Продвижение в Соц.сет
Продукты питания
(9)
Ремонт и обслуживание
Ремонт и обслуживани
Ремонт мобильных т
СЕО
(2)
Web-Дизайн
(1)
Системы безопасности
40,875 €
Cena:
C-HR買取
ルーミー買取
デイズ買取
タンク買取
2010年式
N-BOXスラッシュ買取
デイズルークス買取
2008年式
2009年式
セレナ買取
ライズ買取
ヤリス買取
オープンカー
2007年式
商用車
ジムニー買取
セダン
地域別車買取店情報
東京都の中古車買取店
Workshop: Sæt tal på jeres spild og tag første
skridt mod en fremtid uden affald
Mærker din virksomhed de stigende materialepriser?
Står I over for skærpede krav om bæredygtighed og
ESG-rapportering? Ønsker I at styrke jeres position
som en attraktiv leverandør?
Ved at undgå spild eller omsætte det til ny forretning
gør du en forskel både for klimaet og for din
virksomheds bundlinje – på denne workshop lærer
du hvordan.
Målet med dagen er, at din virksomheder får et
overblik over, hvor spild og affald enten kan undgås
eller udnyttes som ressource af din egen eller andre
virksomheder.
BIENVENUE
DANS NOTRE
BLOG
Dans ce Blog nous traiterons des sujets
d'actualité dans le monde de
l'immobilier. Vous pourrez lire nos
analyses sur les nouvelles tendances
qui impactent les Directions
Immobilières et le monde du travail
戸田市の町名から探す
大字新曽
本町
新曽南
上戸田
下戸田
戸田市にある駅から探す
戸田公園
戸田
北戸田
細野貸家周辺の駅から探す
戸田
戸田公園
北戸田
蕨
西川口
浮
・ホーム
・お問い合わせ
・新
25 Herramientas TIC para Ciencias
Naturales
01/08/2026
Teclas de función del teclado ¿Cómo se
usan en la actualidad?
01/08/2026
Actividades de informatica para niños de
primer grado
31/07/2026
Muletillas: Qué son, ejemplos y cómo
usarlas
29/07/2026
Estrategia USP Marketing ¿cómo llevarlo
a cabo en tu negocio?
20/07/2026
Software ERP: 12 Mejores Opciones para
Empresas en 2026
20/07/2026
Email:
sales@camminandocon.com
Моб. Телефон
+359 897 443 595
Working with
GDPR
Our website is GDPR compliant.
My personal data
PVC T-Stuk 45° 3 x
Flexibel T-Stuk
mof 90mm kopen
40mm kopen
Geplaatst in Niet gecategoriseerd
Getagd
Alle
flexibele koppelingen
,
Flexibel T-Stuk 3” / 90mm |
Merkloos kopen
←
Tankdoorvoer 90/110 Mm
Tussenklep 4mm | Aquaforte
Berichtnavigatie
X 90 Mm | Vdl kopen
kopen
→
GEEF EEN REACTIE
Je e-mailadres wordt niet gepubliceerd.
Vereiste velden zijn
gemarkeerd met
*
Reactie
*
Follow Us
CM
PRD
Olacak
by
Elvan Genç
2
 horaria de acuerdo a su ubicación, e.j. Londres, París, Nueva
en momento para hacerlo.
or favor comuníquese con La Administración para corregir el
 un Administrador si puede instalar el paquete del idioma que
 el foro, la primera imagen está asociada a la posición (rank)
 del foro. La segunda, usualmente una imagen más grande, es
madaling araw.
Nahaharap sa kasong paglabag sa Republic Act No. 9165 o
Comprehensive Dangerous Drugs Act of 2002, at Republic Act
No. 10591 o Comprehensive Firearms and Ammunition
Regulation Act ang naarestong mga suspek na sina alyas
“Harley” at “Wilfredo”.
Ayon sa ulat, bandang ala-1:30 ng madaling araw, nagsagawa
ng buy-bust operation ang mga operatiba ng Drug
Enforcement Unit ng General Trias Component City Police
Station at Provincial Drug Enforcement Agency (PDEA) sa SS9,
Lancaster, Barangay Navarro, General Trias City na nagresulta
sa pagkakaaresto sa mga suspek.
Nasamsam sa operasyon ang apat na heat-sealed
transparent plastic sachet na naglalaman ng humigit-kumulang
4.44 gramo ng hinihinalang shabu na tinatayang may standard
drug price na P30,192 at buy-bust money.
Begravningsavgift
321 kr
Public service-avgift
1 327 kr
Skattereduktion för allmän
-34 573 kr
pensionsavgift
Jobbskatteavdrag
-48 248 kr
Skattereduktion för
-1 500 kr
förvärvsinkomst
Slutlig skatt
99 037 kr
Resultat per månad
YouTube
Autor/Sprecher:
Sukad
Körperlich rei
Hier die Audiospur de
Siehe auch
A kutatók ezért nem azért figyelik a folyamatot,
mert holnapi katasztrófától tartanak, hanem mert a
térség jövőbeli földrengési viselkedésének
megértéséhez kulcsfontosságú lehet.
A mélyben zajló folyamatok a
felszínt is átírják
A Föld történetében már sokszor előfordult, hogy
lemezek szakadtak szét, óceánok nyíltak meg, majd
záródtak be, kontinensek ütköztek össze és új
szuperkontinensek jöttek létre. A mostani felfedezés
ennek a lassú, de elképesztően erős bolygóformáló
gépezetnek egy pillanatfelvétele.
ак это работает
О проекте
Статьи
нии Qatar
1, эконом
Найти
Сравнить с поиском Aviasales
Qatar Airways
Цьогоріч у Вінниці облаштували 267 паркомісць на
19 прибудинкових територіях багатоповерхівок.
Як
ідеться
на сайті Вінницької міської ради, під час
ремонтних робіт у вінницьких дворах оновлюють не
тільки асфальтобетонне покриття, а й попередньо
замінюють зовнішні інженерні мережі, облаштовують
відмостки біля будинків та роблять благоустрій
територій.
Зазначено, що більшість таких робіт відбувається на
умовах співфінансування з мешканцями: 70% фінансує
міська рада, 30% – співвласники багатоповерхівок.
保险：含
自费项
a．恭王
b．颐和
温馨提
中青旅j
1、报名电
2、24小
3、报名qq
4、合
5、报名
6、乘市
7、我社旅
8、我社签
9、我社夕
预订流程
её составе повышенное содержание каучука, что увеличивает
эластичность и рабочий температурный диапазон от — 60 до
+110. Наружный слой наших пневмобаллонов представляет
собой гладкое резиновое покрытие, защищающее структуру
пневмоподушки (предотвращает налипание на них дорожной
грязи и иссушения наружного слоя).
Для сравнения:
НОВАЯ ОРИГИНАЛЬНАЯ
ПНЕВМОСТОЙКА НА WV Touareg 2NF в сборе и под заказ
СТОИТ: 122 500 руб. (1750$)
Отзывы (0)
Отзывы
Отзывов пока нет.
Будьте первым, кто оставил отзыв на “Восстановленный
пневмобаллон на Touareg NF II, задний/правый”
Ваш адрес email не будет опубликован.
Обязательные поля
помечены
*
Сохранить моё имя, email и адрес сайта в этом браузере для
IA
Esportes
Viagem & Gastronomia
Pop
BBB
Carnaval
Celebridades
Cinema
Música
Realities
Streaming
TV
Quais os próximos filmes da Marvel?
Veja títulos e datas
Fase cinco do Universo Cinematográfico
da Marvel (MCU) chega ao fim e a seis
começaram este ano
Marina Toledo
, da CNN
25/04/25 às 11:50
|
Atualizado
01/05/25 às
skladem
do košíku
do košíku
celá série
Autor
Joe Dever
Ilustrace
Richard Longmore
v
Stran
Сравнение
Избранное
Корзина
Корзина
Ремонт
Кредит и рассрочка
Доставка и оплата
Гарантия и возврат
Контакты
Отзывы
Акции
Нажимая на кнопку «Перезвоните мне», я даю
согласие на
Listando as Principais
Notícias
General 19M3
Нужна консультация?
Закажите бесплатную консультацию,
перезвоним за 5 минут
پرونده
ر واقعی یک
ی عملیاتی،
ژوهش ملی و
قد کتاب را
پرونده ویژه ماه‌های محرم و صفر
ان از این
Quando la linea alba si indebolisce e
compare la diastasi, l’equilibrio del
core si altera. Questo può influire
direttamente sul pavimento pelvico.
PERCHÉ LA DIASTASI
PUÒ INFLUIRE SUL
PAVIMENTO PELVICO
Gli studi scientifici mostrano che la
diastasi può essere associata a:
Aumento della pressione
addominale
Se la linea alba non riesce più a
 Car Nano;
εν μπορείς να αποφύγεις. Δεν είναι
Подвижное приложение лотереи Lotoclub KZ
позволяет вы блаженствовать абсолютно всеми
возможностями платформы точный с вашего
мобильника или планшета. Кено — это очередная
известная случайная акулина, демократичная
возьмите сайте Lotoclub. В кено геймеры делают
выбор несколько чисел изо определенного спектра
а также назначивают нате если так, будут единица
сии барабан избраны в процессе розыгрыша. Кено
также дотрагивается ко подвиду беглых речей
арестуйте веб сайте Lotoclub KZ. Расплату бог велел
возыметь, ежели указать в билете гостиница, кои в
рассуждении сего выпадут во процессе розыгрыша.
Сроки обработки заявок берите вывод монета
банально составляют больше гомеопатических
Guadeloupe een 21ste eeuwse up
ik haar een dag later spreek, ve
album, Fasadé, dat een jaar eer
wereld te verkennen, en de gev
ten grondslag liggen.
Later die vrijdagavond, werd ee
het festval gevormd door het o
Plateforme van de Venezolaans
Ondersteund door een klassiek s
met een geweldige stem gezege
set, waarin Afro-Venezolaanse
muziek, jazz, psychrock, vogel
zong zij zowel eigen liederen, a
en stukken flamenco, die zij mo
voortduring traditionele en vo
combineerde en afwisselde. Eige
■ ■ ■
▸ Work instruction: Copy out each line of the material that holds the word "alba".

▸ Reply to the exercise:
Quando la linea alba si indebolisce e
Se la linea alba non riesce più a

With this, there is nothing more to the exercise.